Afin de réduire l’hégémonie occidentale, notamment américaine, sur le monde de la finance, et
par-delà sur l’économie mondiale, la Russie et la Chine ont décidé de
passer à la vitesse supérieure en annonçant l’abandon du dollar comme
monnaie d’échange.
Il est vrai que les sanctions économiques prises par
les pays européens et les Etats-Unis contre la Russie avec l’avènement du conflit ukrainien ont contraint ce
pays à chercher de nouvelles armes dans le domaine de la finance pour
faire face à la crise.
Connues pour leur proximité pas
seulement géographique, mais aussi et surtout stratégique, la Russie et
la Chine semblent décidées à élargir leur coopération
à d’autres domaines.
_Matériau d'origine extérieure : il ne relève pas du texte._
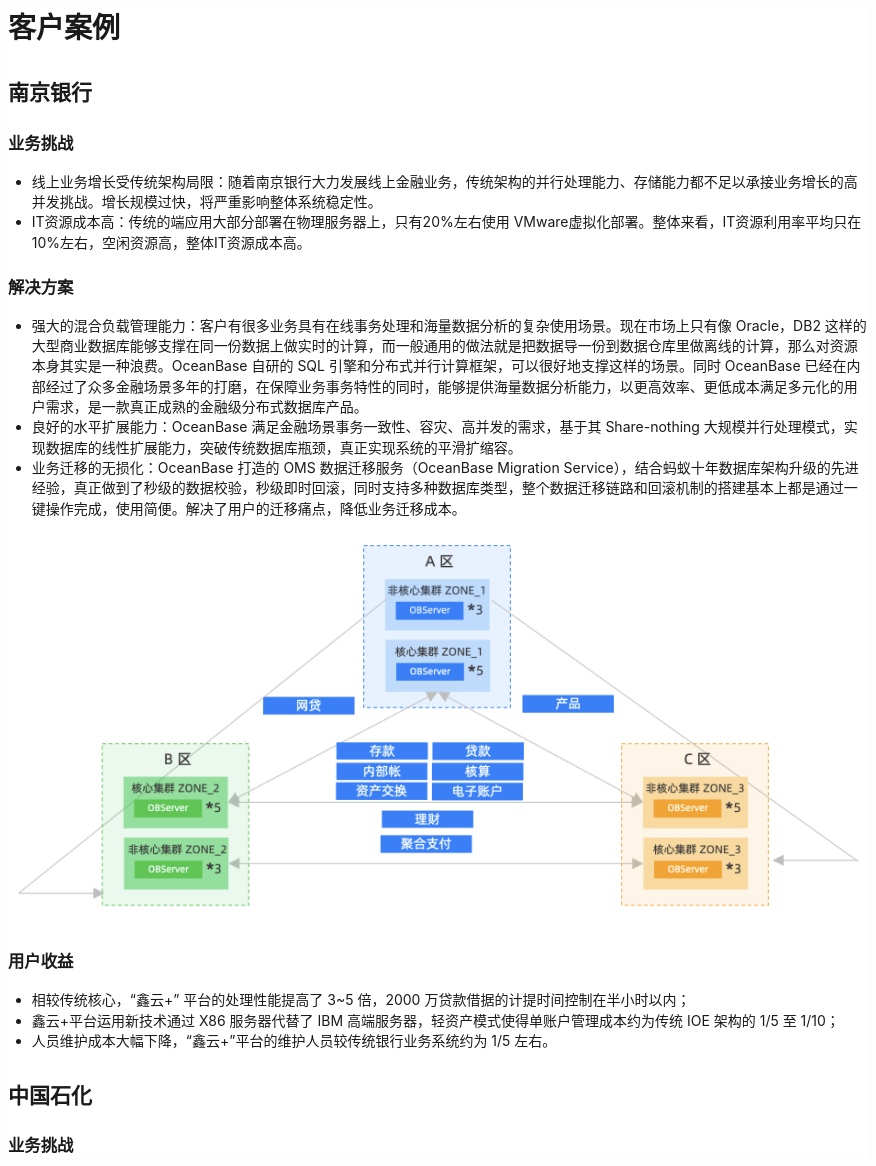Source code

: <a name="kKpHa"></a>
# 客户案例
<a name="dHQJF"></a>
## 南京银行
<a name="yKysy"></a>
### 业务挑战

- 线上业务增长受传统架构局限：随着南京银行大力发展线上金融业务，传统架构的并行处理能力、存储能力都不足以承接业务增长的高并发挑战。增长规模过快，将严重影响整体系统稳定性。
- IT资源成本高：传统的端应用大部分部署在物理服务器上，只有20%左右使用 VMware虚拟化部署。整体来看，IT资源利用率平均只在10%左右，空闲资源高，整体IT资源成本高。
<a name="VmvV5"></a>
### 解决方案

- 强大的混合负载管理能力：客户有很多业务具有在线事务处理和海量数据分析的复杂使用场景。现在市场上只有像 Oracle，DB2 这样的大型商业数据库能够支撑在同一份数据上做实时的计算，而一般通用的做法就是把数据导一份到数据仓库里做离线的计算，那么对资源本身其实是一种浪费。OceanBase 自研的 SQL 引擎和分布式并行计算框架，可以很好地支撑这样的场景。同时 OceanBase 已经在内部经过了众多金融场景多年的打磨，在保障业务事务特性的同时，能够提供海量数据分析能力，以更高效率、更低成本满足多元化的用户需求，是一款真正成熟的金融级分布式数据库产品。
- 良好的水平扩展能力：OceanBase 满足金融场景事务一致性、容灾、高并发的需求，基于其 Share-nothing 大规模并行处理模式，实现数据库的线性扩展能力，突破传统数据库瓶颈，真正实现系统的平滑扩缩容。
- 业务迁移的无损化：OceanBase 打造的 OMS 数据迁移服务（OceanBase Migration Service），结合蚂蚁十年数据库架构升级的先进经验，真正做到了秒级的数据校验，秒级即时回滚，同时支持多种数据库类型，整个数据迁移链路和回滚机制的搭建基本上都是通过一键操作完成，使用简便。解决了用户的迁移痛点，降低业务迁移成本。

![image.png](/img/solutions/htap/22.png)
<a name="zVHuv"></a>
### 用户收益

- 相较传统核心，“鑫云+” 平台的处理性能提高了 3~5 倍，2000 万贷款借据的计提时间控制在半小时以内；
- 鑫云+平台运用新技术通过 X86 服务器代替了 IBM 高端服务器，轻资产模式使得单账户管理成本约为传统 IOE 架构的 1/5 至 1/10；
- 人员维护成本大幅下降，“鑫云+”平台的维护人员较传统银行业务系统约为 1/5 左右。
<a name="e59jG"></a>
## 中国石化
<a name="TT7Lt"></a>
### 业务挑战
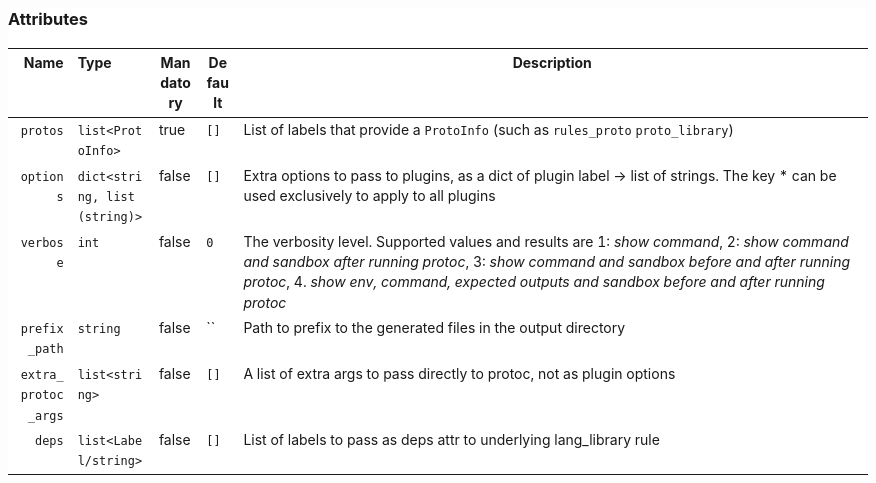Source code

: ### Attributes

| Name | Type | Mandatory | Default | Description |
| ---: | :--- | --------- | ------- | ----------- |
| `protos` | `list<ProtoInfo>` | true | `[]`    | List of labels that provide a `ProtoInfo` (such as `rules_proto` `proto_library`)          |
| `options` | `dict<string, list(string)>` | false | `[]`    | Extra options to pass to plugins, as a dict of plugin label -> list of strings. The key * can be used exclusively to apply to all plugins          |
| `verbose` | `int` | false | `0`    | The verbosity level. Supported values and results are 1: *show command*, 2: *show command and sandbox after running protoc*, 3: *show command and sandbox before and after running protoc*, 4. *show env, command, expected outputs and sandbox before and after running protoc*          |
| `prefix_path` | `string` | false | ``    | Path to prefix to the generated files in the output directory          |
| `extra_protoc_args` | `list<string>` | false | `[]`    | A list of extra args to pass directly to protoc, not as plugin options          |
| `deps` | `list<Label/string>` | false | `[]`    | List of labels to pass as deps attr to underlying lang_library rule          |
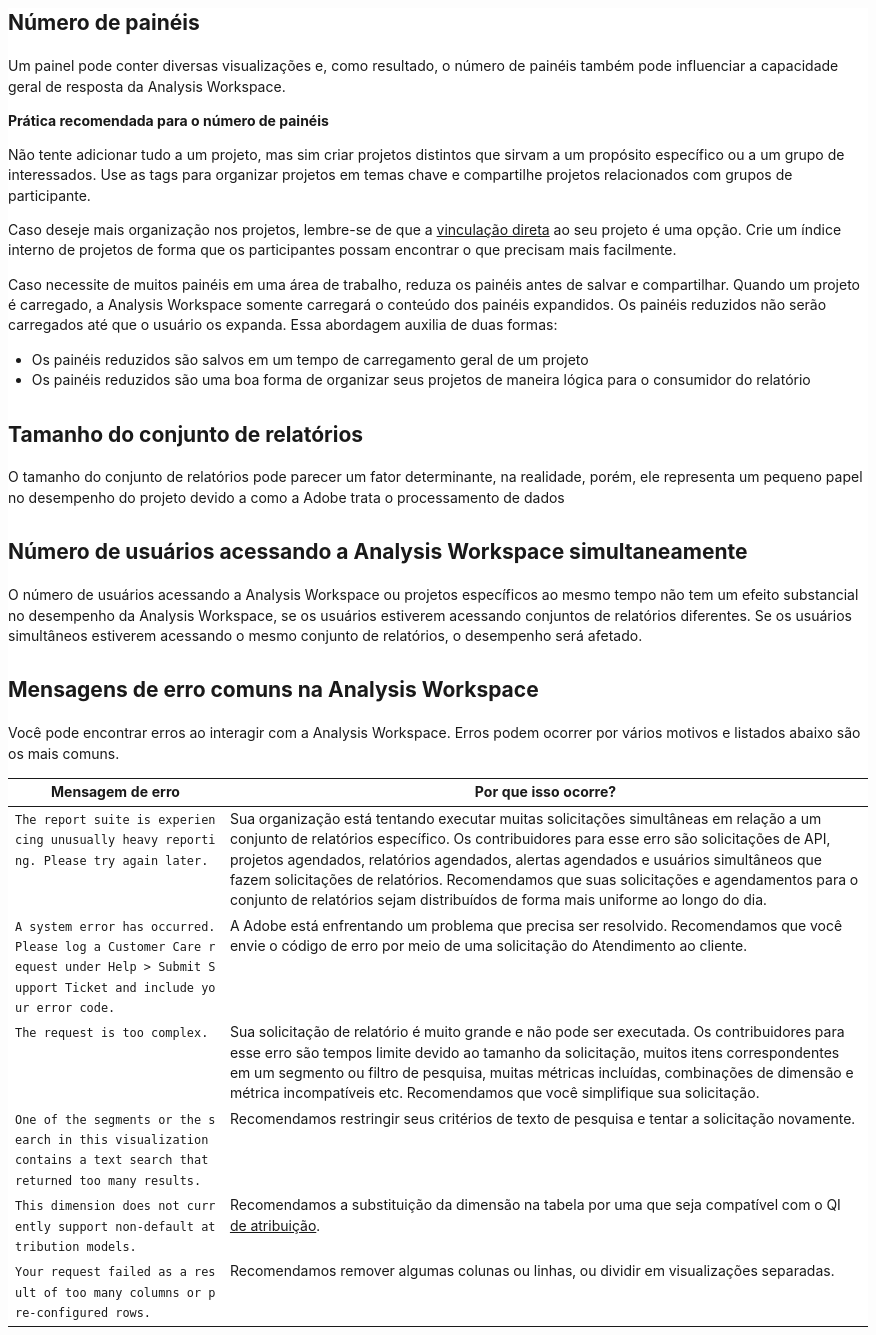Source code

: ## Número de painéis

Um painel pode conter diversas visualizações e, como resultado, o número de painéis também pode influenciar a capacidade geral de resposta da Analysis Workspace.

**Prática recomendada para o número de painéis**

Não tente adicionar tudo a um projeto, mas sim criar projetos distintos que sirvam a um propósito específico ou a um grupo de interessados. Use as tags para organizar projetos em temas chave e compartilhe projetos relacionados com grupos de participante.

Caso deseje mais organização nos projetos, lembre-se de que a [vinculação direta](https://www.youtube.com/watch?v=6IOEewflG2U) ao seu projeto é uma opção. Crie um índice interno de projetos de forma que os participantes possam encontrar o que precisam mais facilmente.

Caso necessite de muitos painéis em uma área de trabalho, reduza os painéis antes de salvar e compartilhar. Quando um projeto é carregado, a Analysis Workspace somente carregará o conteúdo dos painéis expandidos. Os painéis reduzidos não serão carregados até que o usuário os expanda. Essa abordagem auxilia de duas formas:

* Os painéis reduzidos são salvos em um tempo de carregamento geral de um projeto
* Os painéis reduzidos são uma boa forma de organizar seus projetos de maneira lógica para o consumidor do relatório

## Tamanho do conjunto de relatórios

O tamanho do conjunto de relatórios pode parecer um fator determinante, na realidade, porém, ele representa um pequeno papel no desempenho do projeto devido a como a Adobe trata o processamento de dados

## Número de usuários acessando a Analysis Workspace simultaneamente

O número de usuários acessando a Analysis Workspace ou projetos específicos ao mesmo tempo não tem um efeito substancial no desempenho da Analysis Workspace, se os usuários estiverem acessando conjuntos de relatórios diferentes. Se os usuários simultâneos estiverem acessando o mesmo conjunto de relatórios, o desempenho será afetado.

## Mensagens de erro comuns na Analysis Workspace

Você pode encontrar erros ao interagir com a Analysis Workspace. Erros podem ocorrer por vários motivos e listados abaixo são os mais comuns.

| Mensagem de erro | Por que isso ocorre? |
|---|---|
| `The report suite is experiencing unusually heavy reporting. Please try again later.` | Sua organização está tentando executar muitas solicitações simultâneas em relação a um conjunto de relatórios específico. Os contribuidores para esse erro são solicitações de API, projetos agendados, relatórios agendados, alertas agendados e usuários simultâneos que fazem solicitações de relatórios. Recomendamos que suas solicitações e agendamentos para o conjunto de relatórios sejam distribuídos de forma mais uniforme ao longo do dia. |
| `A system error has occurred. Please log a Customer Care request under Help > Submit Support Ticket and include your error code.` | A Adobe está enfrentando um problema que precisa ser resolvido. Recomendamos que você envie o código de erro por meio de uma solicitação do Atendimento ao cliente. |
| `The request is too complex.` | Sua solicitação de relatório é muito grande e não pode ser executada. Os contribuidores para esse erro são tempos limite devido ao tamanho da solicitação, muitos itens correspondentes em um segmento ou filtro de pesquisa, muitas métricas incluídas, combinações de dimensão e métrica incompatíveis etc. Recomendamos que você simplifique sua solicitação. |
| `One of the segments or the search in this visualization contains a text search that returned too many results.` | Recomendamos restringir seus critérios de texto de pesquisa e tentar a solicitação novamente. |
| `This dimension does not currently support non-default attribution models.` | Recomendamos a substituição da dimensão na tabela por uma que seja compatível com o QI [de atribuição](https://docs.adobe.com/content/help/en/analytics/analyze/analysis-workspace/panels/attribution.html). |
| `Your request failed as a result of too many columns or pre-configured rows.` | Recomendamos remover algumas colunas ou linhas, ou dividir em visualizações separadas. |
En plus de travailler ensemble et de se concentrer
sur l’affaiblissement de la suprématie du dollar comme monnaie
internationale, les deux superpuissances prévoient, en effet, la
création de leur propre agence de notation et d’une banque de développement, et de systèmes de paiement concurrents de MasterCard et Visa. Les pays occidentaux ont longtemps dominé les marchés financiers.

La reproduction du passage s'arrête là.